The Fifth Risk by Michael Lewis
NY: WW Norton, 2018
ISBN 9781324002642
(page 22) The money people donated to his campaign Trump considered, effectively, his own. He thought the planning and forethought pointless. At one point he turned to Christie and said, “Chris, you and I are so smart that we can leave the victory party two hours early and do the transition ourselves.”
(41-41) … We don’t want you to help us understand; we want to find out who you are and punish you…. According to a former Obama official, he [Thomas Pyle, liaison from Trump to DOE] was replaced by a handful of young ideologues who called themselves “the Beachhead Team.” “They mainly ran around the building insulting people,” says a former Obama official. “There was a mentality that everything that government does is stupid and bad and the people in it are stupid and bad,” says another. They demanded to know the names and salaries of the twenty highest-paid people in the national science labs overseen by the DOE. They’d eventually delete the contact list with the email addresses of all DOE-funded scientists - apparently to make it more difficult for them to communicate with one another. “These people were insane,” says the former DOE staffer. “They weren’t prepared. They didn’t know what they were doing.”
(70) Asked what it might cost the U.S. government to return Hanford to the standards now legally required of it, [John] MacWilliams said, “A century and a hundred billion dollars.” And that, he thought, might be a conservative estimate.
Every year the Department of Energy wires 10 percent of its budget, or $3 billion, into this tiny place.
(73) Kate Brown, Plutopia, comparing Hanford to its Soviet twin Ozersk
(86) “Someone got up and asked, ‘If you are a store owner after Katrina, should you hike up the price of flashlights?’ Greg Mankiw said yes, without hesitation.” Ali [Zaidi] remembers thinking: Greg Mankiw is a good guy. But that answer is absolutely wrong. We don’t just have markets. We have values. “I started to think, Ah, man, I’m probably not a Republican.”
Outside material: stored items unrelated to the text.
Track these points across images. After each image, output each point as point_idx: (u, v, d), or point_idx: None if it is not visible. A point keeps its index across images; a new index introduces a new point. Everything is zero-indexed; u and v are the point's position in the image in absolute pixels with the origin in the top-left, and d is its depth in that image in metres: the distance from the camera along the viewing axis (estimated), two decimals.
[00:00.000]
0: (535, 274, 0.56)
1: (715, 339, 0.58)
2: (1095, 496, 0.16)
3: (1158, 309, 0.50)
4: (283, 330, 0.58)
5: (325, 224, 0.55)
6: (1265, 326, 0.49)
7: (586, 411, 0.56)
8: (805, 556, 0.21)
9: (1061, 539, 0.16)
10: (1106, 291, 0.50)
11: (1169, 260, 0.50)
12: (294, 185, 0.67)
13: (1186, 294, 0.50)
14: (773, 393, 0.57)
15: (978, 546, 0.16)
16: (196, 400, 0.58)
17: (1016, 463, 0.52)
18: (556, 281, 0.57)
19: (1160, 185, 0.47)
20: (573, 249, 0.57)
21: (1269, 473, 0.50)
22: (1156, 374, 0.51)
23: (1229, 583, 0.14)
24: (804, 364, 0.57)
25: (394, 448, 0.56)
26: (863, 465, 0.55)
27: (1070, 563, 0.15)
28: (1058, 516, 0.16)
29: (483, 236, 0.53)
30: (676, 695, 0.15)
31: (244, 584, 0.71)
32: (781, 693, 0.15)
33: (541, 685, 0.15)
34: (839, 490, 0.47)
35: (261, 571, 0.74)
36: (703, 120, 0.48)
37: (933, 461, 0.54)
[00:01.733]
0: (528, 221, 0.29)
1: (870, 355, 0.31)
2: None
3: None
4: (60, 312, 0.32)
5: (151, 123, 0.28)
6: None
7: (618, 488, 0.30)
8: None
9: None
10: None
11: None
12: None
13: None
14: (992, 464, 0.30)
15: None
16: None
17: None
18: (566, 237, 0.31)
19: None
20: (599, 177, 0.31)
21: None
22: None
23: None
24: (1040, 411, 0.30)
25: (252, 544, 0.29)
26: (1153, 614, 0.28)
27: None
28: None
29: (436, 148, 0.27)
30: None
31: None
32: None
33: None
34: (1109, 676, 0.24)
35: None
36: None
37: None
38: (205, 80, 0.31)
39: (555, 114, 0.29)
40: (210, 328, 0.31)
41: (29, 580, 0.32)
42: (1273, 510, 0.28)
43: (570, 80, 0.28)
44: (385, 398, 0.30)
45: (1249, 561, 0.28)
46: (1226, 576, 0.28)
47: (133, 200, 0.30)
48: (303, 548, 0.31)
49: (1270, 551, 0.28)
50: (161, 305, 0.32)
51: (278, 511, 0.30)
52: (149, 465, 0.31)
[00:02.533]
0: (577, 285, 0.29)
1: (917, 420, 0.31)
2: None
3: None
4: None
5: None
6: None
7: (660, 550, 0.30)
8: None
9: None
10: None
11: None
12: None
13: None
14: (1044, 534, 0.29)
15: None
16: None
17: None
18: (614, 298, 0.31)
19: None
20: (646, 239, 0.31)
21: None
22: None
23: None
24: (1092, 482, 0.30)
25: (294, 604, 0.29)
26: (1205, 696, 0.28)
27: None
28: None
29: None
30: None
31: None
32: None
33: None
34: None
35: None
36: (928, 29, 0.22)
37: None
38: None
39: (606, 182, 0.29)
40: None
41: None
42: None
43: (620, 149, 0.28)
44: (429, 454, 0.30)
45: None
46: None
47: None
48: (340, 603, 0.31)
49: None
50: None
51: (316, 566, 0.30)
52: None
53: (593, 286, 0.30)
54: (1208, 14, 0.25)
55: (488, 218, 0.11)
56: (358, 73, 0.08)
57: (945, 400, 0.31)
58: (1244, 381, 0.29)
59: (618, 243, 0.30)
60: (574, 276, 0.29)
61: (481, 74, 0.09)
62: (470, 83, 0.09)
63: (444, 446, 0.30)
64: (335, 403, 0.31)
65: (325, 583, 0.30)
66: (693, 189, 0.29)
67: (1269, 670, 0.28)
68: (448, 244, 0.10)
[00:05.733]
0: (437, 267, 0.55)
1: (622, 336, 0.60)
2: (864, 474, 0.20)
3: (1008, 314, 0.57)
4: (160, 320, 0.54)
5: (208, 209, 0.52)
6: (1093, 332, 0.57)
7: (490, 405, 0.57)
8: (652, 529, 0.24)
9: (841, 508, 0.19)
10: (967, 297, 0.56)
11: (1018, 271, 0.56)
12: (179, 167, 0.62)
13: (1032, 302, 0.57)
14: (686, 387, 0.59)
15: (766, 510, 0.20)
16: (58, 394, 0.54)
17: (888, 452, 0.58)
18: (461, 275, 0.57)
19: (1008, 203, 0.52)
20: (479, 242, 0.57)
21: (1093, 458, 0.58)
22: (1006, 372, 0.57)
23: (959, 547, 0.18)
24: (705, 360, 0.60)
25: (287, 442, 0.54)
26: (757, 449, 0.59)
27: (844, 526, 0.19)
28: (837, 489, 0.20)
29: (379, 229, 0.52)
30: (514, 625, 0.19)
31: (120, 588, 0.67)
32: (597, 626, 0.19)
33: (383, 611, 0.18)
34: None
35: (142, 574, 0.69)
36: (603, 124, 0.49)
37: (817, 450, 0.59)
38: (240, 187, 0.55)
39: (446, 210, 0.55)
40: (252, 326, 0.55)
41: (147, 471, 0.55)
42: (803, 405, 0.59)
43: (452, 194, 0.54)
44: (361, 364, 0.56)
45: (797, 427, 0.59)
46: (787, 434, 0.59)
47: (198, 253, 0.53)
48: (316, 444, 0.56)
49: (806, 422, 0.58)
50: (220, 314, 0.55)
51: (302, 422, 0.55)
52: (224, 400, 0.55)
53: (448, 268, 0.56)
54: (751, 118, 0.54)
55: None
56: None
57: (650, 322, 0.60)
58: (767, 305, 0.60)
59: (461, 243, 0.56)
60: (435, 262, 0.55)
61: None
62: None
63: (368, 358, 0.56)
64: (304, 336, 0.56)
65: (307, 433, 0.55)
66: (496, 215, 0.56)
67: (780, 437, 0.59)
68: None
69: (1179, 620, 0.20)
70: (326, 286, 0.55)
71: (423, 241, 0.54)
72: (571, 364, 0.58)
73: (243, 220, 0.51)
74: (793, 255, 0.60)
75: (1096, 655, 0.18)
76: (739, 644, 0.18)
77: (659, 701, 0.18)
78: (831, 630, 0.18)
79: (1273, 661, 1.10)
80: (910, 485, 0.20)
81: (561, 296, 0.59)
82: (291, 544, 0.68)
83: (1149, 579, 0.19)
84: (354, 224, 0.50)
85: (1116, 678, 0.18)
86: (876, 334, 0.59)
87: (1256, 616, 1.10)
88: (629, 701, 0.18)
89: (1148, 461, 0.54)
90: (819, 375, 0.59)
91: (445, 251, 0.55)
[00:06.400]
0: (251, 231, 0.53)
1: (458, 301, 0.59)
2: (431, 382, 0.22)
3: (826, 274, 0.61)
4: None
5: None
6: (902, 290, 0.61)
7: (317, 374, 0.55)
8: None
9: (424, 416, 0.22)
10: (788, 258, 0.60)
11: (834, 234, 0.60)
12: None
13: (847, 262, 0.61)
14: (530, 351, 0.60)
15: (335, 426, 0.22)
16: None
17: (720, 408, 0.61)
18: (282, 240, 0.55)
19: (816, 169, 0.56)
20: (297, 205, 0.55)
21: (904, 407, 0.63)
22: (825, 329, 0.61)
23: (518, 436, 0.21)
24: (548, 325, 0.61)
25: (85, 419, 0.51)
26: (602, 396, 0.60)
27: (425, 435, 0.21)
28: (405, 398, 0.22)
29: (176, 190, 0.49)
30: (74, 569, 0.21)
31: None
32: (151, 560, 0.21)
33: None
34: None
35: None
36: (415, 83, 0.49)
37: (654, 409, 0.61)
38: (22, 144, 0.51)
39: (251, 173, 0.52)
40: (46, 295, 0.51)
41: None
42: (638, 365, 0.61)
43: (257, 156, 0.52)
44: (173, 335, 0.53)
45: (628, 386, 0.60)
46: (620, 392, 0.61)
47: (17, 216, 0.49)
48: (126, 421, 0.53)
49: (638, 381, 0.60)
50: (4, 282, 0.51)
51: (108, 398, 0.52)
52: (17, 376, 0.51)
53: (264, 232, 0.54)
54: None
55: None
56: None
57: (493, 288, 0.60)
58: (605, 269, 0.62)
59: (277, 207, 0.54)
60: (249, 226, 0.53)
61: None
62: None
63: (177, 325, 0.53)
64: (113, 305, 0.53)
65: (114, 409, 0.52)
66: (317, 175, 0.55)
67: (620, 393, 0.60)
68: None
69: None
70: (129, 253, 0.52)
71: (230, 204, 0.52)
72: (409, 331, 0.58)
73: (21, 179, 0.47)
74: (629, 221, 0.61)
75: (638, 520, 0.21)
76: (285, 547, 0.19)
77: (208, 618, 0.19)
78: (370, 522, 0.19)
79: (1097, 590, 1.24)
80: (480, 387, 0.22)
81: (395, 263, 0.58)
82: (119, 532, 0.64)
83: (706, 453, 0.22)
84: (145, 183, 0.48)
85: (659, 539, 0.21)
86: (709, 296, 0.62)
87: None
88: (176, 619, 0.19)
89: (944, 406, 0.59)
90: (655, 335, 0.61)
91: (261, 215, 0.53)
(108) In 1872, the average American farmer fed roughly four other people; now the average farmers feeds about 155 other people.
(162) The Forbes reporters were accustomed to having rich people mislead them about the size of their wealth, but nearly all of them had been trying to keep their names _off_ the list. “In the history of the magazine only three people stand out as having made huge efforts to get on, or end up higher than they belonged,” said [Dan] Alexander. “One was [Saudi] Prince Alwaleed. The second was Donald Trump. And the third was Wilbur Ross.”
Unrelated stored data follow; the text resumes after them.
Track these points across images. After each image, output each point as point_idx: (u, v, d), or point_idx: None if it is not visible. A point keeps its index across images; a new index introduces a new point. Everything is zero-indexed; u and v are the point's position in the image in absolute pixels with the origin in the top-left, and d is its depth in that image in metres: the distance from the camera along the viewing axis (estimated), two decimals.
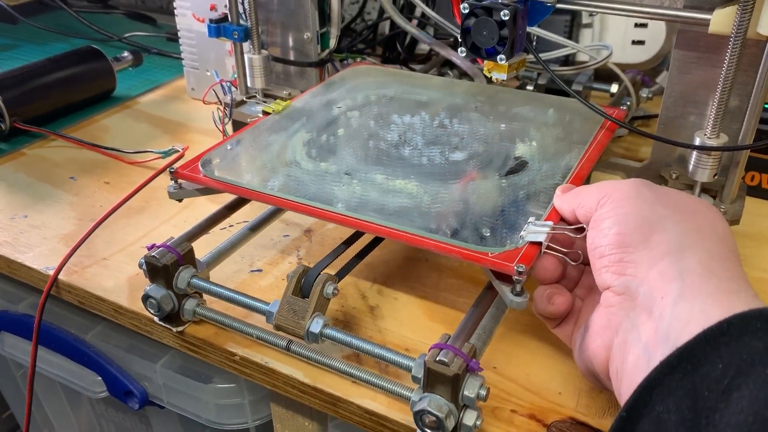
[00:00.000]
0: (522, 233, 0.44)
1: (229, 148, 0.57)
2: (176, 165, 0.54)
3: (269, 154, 0.56)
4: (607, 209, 0.39)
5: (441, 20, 0.73)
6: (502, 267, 0.42)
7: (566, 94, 0.81)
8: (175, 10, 0.87)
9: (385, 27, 0.97)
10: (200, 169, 0.53)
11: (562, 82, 0.81)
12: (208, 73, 0.89)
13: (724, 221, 0.39)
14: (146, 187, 0.67)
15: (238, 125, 0.74)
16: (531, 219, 0.45)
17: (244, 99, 0.74)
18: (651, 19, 0.55)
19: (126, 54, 0.96)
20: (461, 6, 0.50)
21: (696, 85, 0.56)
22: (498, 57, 0.50)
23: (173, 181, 0.54)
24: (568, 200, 0.45)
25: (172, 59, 1.05)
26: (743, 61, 0.50)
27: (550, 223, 0.44)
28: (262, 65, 0.71)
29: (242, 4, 0.71)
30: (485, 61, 0.52)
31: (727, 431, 0.27)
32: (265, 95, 0.75)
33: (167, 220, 0.66)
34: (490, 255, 0.42)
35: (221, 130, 0.77)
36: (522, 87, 0.86)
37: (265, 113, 0.63)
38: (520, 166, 0.53)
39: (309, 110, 0.64)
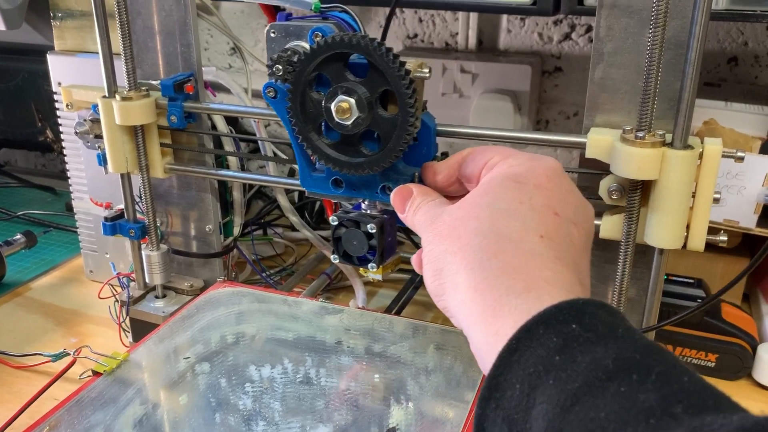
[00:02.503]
0: None
1: None
2: None
3: None
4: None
5: None
6: None
7: None
8: (71, 194, 0.84)
9: (294, 196, 0.97)
10: None
11: None
12: (107, 256, 0.85)
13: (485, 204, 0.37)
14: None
15: (136, 324, 0.70)
16: None
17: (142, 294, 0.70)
18: None
19: (18, 236, 0.91)
20: (330, 218, 0.50)
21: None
22: (369, 265, 0.50)
23: None
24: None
25: (71, 234, 1.00)
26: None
27: None
28: (161, 261, 0.68)
29: (139, 198, 0.69)
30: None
31: None
32: (166, 287, 0.72)
33: None
34: None
35: (118, 324, 0.73)
36: None
37: (95, 373, 0.53)
38: None
39: (149, 366, 0.54)
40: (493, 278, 0.32)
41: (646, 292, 0.54)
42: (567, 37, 0.91)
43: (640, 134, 0.47)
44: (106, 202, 0.76)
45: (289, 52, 0.46)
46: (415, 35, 0.98)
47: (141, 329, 0.70)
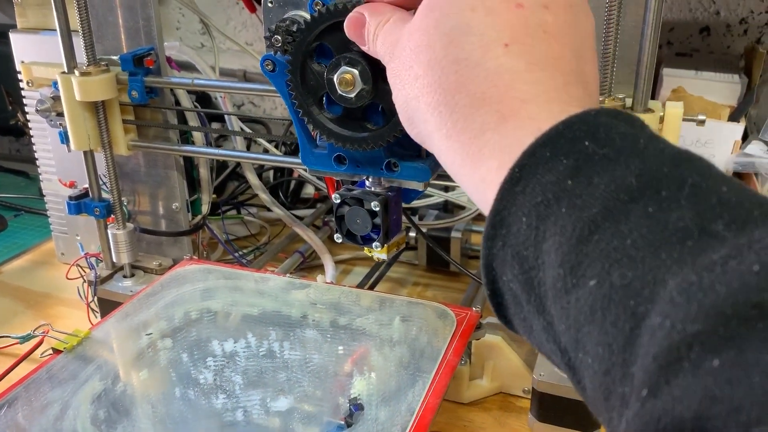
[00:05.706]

(178) “We asked the question: What causes excessive use of police force?” Combing the data from the ten cities, a team of researchers from several American universities found a pattern that would have been hard to spot with the naked eye. Police officers who had just come from an emotionally fraught situation - a suicide, or a domestic abuse call in which a child was involved - were more likely to use excessive force. Maybe the problem wasn’t as simple as a bad cop. Maybe it was the emotional state in which the cop had found himself. “Dispatch sent them right back out without time to decompress,” said DJ. “Give them a break in between and maybe they behave differently."
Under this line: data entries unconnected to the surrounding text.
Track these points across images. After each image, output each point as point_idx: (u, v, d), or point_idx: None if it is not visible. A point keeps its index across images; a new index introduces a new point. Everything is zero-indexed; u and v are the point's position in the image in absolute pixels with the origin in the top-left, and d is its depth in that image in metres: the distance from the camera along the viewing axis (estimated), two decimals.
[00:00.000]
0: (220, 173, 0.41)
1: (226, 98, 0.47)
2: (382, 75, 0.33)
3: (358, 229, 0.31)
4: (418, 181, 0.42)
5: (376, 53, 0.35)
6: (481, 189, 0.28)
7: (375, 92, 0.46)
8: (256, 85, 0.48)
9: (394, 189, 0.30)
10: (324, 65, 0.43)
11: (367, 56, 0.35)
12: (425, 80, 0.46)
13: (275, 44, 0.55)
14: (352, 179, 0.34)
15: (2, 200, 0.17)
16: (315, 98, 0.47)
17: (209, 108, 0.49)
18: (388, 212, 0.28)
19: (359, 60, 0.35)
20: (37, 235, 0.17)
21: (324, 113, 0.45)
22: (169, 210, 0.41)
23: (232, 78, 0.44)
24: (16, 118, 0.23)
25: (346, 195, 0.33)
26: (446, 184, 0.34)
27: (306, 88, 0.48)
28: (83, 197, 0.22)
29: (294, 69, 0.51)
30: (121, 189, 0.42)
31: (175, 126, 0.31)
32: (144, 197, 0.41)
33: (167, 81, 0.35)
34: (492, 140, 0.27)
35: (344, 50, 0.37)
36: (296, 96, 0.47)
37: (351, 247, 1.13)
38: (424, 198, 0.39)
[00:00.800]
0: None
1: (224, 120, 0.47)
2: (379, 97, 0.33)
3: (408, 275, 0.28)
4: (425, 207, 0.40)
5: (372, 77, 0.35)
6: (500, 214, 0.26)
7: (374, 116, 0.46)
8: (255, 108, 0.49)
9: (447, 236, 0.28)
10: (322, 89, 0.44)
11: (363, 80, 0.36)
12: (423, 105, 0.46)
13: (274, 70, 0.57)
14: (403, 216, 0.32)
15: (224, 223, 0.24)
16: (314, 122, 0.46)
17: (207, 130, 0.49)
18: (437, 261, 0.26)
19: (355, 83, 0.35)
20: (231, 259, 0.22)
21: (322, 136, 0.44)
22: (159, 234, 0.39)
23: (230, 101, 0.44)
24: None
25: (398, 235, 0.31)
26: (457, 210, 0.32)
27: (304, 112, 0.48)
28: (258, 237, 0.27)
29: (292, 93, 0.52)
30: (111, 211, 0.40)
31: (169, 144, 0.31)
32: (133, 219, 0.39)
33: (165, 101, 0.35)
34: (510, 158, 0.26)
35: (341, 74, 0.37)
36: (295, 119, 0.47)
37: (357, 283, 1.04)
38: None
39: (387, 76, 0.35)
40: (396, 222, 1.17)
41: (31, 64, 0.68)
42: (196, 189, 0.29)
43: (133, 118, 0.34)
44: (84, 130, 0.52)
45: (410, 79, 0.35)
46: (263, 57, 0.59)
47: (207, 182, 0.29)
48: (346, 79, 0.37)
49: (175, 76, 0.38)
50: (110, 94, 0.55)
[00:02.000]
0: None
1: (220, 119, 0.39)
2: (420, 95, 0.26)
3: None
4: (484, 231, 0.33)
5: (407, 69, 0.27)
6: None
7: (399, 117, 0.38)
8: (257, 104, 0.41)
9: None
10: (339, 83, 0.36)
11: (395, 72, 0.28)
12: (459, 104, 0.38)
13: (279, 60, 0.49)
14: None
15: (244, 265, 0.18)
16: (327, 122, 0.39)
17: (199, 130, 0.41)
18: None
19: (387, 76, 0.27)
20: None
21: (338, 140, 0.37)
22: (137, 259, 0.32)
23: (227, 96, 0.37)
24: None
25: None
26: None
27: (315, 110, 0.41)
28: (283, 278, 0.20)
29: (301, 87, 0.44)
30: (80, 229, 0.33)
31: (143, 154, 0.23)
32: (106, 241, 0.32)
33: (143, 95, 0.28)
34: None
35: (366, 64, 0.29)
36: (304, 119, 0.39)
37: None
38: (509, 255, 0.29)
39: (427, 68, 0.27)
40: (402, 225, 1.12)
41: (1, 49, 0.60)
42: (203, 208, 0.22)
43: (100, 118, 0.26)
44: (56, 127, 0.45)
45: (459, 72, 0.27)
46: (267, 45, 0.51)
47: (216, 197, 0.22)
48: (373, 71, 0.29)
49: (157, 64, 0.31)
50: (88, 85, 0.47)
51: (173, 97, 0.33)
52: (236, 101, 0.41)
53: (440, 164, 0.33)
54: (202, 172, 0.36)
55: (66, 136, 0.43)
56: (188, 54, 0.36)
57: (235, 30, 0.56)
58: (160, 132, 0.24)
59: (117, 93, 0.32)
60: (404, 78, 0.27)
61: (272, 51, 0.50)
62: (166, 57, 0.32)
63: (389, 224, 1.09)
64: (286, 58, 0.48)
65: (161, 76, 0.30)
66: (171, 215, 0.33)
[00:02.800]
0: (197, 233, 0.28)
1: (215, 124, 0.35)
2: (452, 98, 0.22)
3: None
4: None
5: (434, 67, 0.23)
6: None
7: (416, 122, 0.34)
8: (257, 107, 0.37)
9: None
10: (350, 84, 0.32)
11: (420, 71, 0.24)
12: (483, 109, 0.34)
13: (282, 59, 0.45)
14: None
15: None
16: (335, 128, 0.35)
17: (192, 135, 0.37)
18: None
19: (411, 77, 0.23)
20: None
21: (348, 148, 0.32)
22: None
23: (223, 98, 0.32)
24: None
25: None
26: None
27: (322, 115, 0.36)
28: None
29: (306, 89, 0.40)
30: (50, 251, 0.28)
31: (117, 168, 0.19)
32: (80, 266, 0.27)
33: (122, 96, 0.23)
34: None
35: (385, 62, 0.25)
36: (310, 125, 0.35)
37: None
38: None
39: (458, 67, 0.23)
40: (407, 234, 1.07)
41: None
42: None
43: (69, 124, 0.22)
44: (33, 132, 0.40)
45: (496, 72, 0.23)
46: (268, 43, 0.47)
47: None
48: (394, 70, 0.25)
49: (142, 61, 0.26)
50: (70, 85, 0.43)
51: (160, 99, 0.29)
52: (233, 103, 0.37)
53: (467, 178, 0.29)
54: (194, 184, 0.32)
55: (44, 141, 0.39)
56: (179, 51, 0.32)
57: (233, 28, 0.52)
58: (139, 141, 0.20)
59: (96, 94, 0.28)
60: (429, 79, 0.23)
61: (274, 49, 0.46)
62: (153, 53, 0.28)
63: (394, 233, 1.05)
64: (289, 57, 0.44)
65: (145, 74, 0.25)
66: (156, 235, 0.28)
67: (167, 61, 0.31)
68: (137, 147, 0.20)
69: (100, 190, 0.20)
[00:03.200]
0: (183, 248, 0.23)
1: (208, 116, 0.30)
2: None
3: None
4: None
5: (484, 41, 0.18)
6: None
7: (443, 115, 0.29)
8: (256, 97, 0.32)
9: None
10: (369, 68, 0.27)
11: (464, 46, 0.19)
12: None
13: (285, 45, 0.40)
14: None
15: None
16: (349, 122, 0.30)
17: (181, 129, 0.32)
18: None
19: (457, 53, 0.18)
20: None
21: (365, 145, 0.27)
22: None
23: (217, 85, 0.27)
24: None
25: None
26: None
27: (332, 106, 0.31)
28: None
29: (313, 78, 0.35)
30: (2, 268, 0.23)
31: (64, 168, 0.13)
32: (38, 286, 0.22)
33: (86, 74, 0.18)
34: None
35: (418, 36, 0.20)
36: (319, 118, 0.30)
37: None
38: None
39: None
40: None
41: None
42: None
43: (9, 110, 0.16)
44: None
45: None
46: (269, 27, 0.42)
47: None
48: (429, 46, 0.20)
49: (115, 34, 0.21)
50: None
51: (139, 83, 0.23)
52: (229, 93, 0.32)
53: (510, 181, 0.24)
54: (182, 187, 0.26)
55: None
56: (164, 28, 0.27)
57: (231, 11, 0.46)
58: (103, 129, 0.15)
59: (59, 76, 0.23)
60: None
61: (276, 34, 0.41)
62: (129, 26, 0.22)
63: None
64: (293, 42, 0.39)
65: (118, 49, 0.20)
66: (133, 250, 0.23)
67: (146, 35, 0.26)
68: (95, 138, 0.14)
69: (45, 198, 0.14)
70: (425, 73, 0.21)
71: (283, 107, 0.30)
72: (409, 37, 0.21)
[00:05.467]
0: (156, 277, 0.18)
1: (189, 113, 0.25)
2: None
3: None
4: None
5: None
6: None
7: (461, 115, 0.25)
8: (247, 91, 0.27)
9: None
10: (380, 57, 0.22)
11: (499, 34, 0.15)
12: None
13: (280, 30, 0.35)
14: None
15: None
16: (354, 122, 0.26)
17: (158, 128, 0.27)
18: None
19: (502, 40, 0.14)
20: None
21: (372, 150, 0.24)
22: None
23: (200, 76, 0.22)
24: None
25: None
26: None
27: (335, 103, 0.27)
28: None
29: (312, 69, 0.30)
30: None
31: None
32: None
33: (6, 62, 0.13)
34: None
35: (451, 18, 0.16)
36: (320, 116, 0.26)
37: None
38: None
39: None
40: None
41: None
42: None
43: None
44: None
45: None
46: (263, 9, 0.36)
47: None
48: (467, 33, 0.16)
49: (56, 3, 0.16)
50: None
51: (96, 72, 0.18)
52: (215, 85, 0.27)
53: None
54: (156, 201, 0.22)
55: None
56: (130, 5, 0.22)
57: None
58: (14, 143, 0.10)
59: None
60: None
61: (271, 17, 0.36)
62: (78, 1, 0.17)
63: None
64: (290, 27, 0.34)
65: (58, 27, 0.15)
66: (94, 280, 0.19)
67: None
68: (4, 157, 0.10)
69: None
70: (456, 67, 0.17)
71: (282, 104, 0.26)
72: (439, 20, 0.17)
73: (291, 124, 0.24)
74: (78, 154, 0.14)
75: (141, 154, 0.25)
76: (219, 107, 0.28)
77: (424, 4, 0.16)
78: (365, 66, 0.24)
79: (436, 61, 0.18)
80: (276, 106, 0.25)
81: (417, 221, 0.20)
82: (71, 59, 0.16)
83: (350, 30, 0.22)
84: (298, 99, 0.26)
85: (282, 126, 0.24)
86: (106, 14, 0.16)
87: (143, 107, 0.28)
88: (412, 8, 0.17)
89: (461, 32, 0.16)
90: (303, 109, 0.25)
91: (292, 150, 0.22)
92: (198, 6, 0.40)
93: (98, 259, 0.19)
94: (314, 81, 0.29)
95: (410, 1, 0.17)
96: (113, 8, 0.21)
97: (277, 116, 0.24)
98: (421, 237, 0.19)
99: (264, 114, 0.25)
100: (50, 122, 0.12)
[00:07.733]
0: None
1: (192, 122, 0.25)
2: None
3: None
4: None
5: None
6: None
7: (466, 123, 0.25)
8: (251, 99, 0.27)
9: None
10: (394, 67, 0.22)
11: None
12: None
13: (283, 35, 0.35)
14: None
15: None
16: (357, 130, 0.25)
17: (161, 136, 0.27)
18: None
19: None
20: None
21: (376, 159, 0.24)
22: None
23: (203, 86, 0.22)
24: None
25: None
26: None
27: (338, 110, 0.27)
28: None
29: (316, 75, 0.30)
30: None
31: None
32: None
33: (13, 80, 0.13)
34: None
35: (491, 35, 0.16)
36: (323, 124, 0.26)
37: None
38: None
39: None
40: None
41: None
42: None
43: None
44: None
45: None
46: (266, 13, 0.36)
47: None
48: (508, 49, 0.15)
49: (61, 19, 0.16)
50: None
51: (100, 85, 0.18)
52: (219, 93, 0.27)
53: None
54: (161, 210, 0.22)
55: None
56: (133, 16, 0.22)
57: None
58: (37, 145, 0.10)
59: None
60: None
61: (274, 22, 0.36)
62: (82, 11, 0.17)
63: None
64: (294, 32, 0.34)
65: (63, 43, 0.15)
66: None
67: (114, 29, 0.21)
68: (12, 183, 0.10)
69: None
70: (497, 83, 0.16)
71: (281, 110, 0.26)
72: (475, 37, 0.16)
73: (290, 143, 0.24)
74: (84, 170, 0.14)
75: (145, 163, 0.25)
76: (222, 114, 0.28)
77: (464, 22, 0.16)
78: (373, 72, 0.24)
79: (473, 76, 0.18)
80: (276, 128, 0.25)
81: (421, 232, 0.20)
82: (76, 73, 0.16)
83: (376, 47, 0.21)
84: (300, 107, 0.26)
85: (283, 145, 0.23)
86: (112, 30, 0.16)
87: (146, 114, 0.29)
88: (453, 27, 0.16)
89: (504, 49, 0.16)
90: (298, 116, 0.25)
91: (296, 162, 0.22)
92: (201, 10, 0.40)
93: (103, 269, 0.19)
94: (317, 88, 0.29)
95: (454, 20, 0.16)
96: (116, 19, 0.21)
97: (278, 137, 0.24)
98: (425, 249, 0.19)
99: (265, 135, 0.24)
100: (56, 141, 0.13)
(186) The Climate Corporation had turned farming into decision science, and a matter of probabilities. The farmer was no longer playing roulette but blackjack. And David Friedberg was helping him to count the cards.
NB: The Climate Corporation does micro-weather to help farmers plant, fertilize, and harvest at the optimal times.
(191) There was a rift in American life that was now coursing through American government. It wasn’t between Democrats and Republicans. It was between the people who were in it for the mission, and the people who were in it for the money.
(194) The relationship between the people and their government troubled her [Kathy Sullivan]. The government was the mission of an entire society: why was the society undermining it? “I’m routinely appalled by how profoundly ignorant even highly educated people are when it comes to the structure and function of our government,” she said. “The sense of identity as Citizen has been replaced by Consumer. The idea that government should serve the citizens like a waiter or concierge, rather than in a ‘collective good’ sense.”
(207) “A government agency does not have an incentive to hype. Private companies have an incentive to hype. The problem when you hype is that you reduce confidence in _all_ weather forecasts, because no one knows the source of the information.”
Lewis reports that at both the DOE and NOAA, the Trmpists were more interested in quashing climate change work more than anything else. He looked at DOE, Department of Ag, and Department of Commerce.